▶ _TRECHO DA PÁGINA_:
__________________________________________________

Ir a Marte?

IR A MARTE?
Miguel Carqueija

Atualmente volta-se a falar na fantasmagórica expedição ao planeta Marte (o planeta vermelho). O pior é que tem gente que acredita, e isso não é de hoje.
Acontece que já se fala nisso desde o milênio passado, não como uma idéia de ficção ou um projeto para o futuro, mas como algo que já estaria iminente. Lembro de terem me falado — isso lá mais ou menos em 1990 — que já haveria um brasileiro na NASA querendo ir nessa expedição. E eu nunca acreditei nisso.
Antes que me acusem de ser reacionário, retrógrado, negacionista ou lá o que seja, lembro que sou leitor e escritor de ficção científica, amo a Astronomia e também a Astronáutica. Com 14 ou 15 anos li um verdadeiro manual de Astronáutica, “A exploração do espaço” do Arthur C. Clarke, obra escrita pelo início da década de 50 e apresenta excelentes parâmetros para a então ainda futura exploração espacial.
Ora bem, muita informação desse grande livro, que li e reli várias vezes ao longo da vida, continua válida.
Como se pode falar em viagem a Marte se nem sequer iniciamos a colonização da Lua? Se não existe espaçoporto na Lua? Se nem sequer temos uma verdadeira estação espacial nos moldes apontados por Clarke?
Vamos refletir o seguinte: desde 1972 (é tempo demais) não surge nova expedição à Lua. E a Lua está em média a uns 384.000 quilômetros da Terra. Marte fica a mais de 50 milhões de quilômetros e pode se afastar bem mais do que isso. Não há comparação entre as duas distâncias.
Teria de haver uma colônia no espaço à volta da Terra, ou seja, uma base orbital, que serviria de início para uma viagem espacial de longo percurso, sem o empecilho da pesada gravidade terrestre. Uma base na Lua também serviria. Mas não existe até hoje base na Lua, onde teria de haver população permanente e os recursos necessários de auto-suficiência até onde for possível.
Que me desculpem os entusiastas dessa viagem a Marte. Mas o fato é que nas condições tecnológicas atuais se esta expedição tresloucada ocorrer será para não voltar. Quem for vai morrer por lá ou no caminho. Aliás em Marte a atmosfera não é respirável, não esqueçam.

__________________________________________________

▶ _COMO RESOLVER_: Transcreva fielmente, do texto sobre a viagem a Marte, o trecho que se inicia nas palavras que contêm "Atualmente volta-se a" e termina em "nunca acreditei nisso.".

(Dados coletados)
__________________________________________________

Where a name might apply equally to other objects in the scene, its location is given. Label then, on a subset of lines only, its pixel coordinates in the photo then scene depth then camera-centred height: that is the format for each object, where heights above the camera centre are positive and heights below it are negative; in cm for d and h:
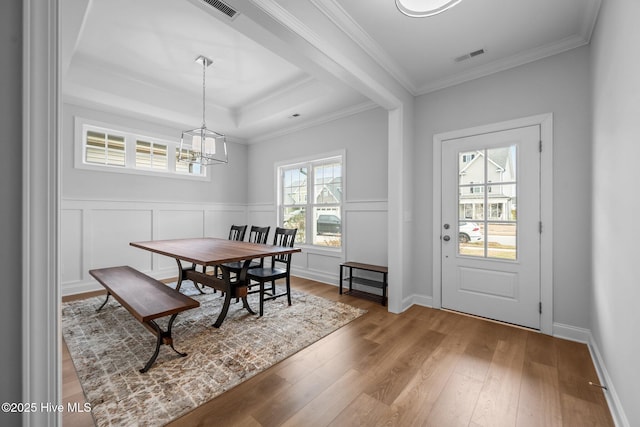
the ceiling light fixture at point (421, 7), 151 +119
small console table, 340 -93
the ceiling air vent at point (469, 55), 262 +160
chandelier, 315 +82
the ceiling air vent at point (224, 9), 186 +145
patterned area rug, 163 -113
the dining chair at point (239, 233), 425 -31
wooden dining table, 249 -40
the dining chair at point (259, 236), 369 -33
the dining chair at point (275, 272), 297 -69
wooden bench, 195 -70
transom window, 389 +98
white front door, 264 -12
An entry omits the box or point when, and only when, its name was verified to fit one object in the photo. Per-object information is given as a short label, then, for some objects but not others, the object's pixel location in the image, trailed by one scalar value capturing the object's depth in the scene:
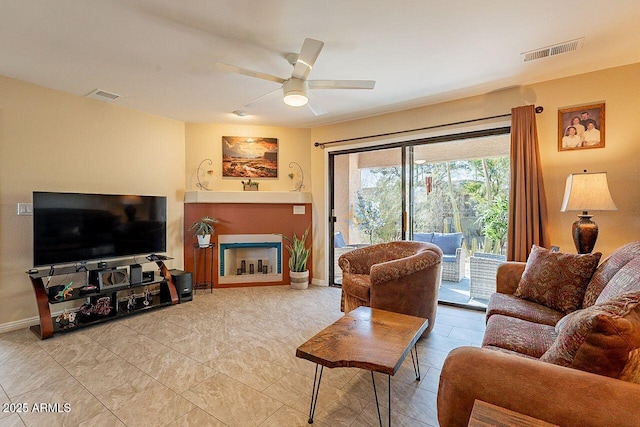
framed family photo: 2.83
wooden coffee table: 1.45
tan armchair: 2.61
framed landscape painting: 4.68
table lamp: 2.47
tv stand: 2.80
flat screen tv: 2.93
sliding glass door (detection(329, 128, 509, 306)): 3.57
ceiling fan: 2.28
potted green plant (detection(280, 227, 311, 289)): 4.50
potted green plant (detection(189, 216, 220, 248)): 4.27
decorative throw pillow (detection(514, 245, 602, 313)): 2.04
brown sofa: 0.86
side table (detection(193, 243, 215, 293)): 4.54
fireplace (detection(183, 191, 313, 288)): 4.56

__________________________________________________

▶ _RESOLUÇÃO ESCRITA_:
Atualmente volta-se a falar na fantasmagórica expedição ao planeta Marte (o planeta vermelho). O pior é que tem gente que acredita, e isso não é de hoje.
Acontece que já se fala nisso desde o milênio passado, não como uma idéia de ficção ou um projeto para o futuro, mas como algo que já estaria iminente. Lembro de terem me falado — isso lá mais ou menos em 1990 — que já haveria um brasileiro na NASA querendo ir nessa expedição. E eu nunca acreditei nisso.